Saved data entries
----

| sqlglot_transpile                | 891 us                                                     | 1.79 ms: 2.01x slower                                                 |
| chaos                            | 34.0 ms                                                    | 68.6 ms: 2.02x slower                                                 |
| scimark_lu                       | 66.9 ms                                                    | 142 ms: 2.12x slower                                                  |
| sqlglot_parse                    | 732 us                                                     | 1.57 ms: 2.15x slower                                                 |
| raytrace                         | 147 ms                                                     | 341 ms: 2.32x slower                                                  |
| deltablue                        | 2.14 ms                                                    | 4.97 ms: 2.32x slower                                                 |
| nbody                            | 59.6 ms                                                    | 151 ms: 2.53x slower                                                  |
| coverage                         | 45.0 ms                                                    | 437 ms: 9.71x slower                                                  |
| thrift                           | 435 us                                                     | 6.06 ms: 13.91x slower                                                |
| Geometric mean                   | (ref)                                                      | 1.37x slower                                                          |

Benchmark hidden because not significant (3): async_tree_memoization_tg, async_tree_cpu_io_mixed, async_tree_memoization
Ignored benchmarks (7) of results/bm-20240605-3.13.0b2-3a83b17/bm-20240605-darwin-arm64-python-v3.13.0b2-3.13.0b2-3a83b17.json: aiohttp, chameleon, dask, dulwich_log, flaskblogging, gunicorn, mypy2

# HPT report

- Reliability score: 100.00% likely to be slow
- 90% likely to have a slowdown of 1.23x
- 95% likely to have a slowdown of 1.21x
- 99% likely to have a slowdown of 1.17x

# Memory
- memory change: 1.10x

----

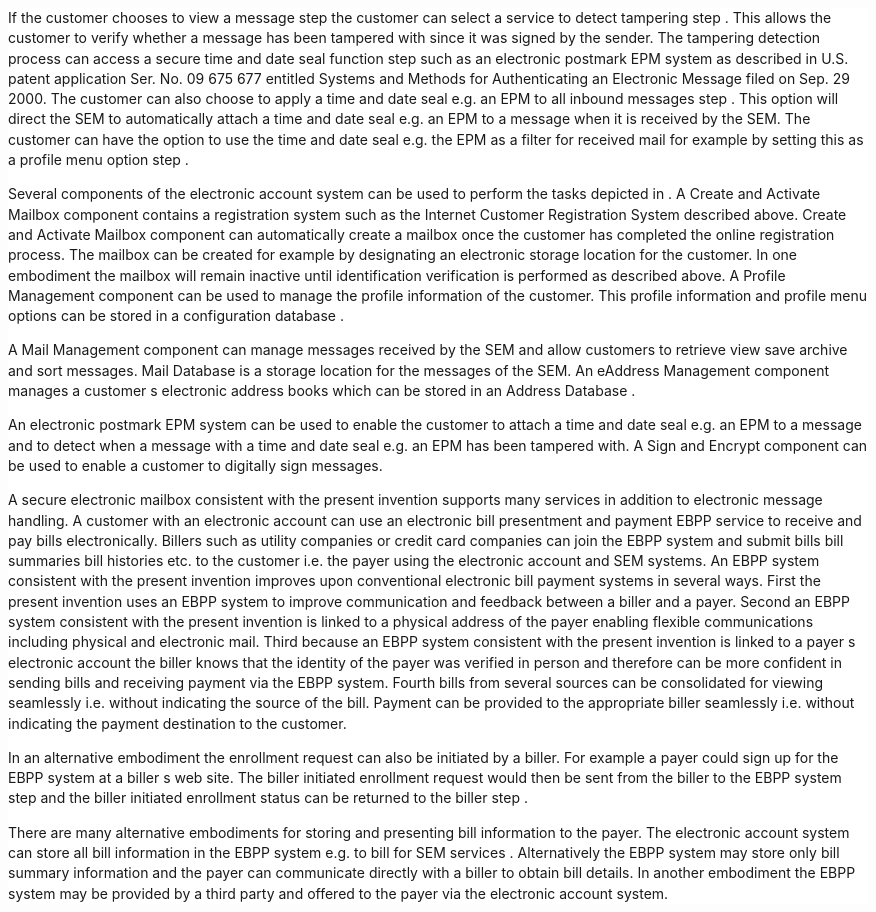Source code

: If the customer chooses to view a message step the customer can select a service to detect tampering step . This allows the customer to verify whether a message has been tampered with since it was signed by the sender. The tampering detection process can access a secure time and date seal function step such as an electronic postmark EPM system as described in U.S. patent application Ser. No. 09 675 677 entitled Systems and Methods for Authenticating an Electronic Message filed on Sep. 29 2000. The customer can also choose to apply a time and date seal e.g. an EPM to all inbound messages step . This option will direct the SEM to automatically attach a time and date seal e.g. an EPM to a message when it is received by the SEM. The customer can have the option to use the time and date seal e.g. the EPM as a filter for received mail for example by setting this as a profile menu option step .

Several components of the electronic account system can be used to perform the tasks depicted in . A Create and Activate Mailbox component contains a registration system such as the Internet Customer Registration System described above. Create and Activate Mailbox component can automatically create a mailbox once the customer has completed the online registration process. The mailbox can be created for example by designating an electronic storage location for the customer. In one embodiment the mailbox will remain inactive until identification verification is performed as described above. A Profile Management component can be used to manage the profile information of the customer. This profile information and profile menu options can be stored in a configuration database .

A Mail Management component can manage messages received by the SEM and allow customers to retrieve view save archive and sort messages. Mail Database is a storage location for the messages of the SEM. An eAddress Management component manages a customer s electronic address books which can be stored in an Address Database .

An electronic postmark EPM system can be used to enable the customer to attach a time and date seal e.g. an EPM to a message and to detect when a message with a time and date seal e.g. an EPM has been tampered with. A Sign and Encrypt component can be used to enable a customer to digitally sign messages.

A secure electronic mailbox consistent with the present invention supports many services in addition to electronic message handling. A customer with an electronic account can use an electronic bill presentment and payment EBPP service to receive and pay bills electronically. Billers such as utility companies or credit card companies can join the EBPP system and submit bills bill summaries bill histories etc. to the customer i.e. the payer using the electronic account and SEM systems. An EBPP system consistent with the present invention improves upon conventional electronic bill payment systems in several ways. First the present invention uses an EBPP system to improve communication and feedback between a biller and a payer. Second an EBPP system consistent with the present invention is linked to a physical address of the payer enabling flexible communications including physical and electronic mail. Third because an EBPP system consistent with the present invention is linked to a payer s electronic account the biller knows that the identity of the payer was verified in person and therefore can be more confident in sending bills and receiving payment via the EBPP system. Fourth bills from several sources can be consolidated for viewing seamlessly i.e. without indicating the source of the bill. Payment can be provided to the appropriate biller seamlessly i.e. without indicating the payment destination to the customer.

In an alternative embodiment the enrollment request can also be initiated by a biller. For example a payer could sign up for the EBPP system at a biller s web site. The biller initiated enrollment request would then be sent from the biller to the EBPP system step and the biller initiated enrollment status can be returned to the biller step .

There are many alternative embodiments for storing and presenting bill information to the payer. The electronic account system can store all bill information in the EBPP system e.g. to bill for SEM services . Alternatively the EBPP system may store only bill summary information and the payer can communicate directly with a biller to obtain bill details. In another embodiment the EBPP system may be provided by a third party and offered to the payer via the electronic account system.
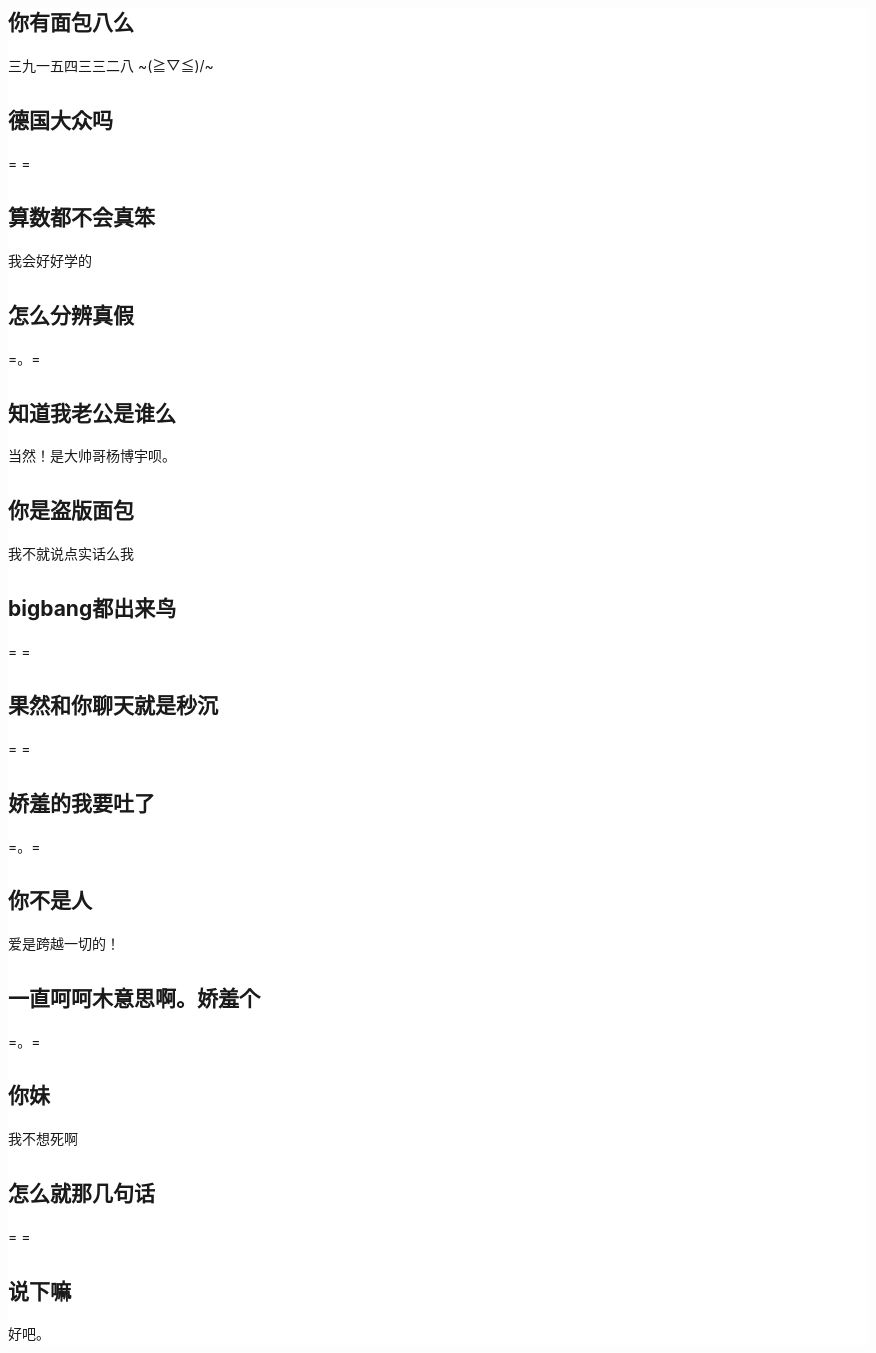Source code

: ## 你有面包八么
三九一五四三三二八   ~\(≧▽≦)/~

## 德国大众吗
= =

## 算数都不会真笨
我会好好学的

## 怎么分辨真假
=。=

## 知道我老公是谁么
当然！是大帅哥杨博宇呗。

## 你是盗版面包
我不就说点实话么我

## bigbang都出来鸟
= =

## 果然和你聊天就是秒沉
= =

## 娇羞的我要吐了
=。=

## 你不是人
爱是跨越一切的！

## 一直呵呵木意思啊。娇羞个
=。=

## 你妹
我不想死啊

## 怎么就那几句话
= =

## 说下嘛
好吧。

----

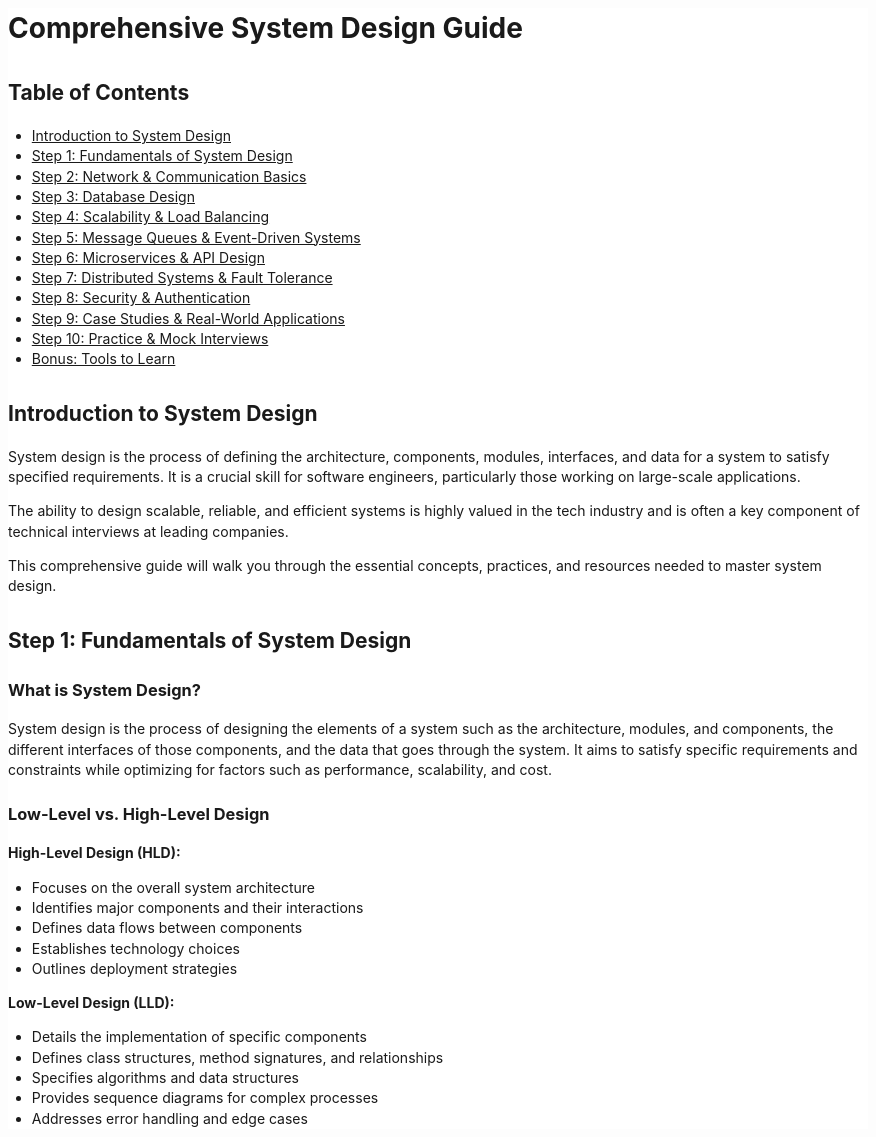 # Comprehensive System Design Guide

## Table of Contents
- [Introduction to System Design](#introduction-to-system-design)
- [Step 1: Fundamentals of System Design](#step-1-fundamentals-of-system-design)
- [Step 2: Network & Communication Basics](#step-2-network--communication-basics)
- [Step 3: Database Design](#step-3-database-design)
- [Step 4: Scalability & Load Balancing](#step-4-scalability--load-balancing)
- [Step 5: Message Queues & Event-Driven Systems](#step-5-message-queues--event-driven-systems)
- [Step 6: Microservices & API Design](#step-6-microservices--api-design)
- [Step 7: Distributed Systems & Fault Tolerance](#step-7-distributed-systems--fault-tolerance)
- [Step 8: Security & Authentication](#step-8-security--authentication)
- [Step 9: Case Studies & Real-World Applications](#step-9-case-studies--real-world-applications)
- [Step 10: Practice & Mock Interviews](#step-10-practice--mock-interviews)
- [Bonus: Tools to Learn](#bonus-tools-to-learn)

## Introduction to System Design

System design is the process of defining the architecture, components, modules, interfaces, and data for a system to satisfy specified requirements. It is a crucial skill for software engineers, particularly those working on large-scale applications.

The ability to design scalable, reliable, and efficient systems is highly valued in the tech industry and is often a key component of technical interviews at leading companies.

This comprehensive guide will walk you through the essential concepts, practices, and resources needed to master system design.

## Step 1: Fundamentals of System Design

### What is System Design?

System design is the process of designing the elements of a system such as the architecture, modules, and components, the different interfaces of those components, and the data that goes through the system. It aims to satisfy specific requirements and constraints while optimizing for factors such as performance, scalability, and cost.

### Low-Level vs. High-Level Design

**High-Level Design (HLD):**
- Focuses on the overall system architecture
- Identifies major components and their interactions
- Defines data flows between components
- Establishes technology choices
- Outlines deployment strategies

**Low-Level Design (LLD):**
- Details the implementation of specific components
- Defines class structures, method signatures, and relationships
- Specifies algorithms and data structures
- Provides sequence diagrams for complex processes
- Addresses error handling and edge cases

----

Among the records above, a stretch begins at the line containing "Ignored benchmarks (7)" and ends at the line containing "- memory change: 1.10x". Restate that stretch word for word, and nothing else.

Task output:
Ignored benchmarks (7) of results/bm-20240605-3.13.0b2-3a83b17/bm-20240605-darwin-arm64-python-v3.13.0b2-3.13.0b2-3a83b17.json: aiohttp, chameleon, dask, dulwich_log, flaskblogging, gunicorn, mypy2

# HPT report

- Reliability score: 100.00% likely to be slow
- 90% likely to have a slowdown of 1.23x
- 95% likely to have a slowdown of 1.21x
- 99% likely to have a slowdown of 1.17x

# Memory
- memory change: 1.10x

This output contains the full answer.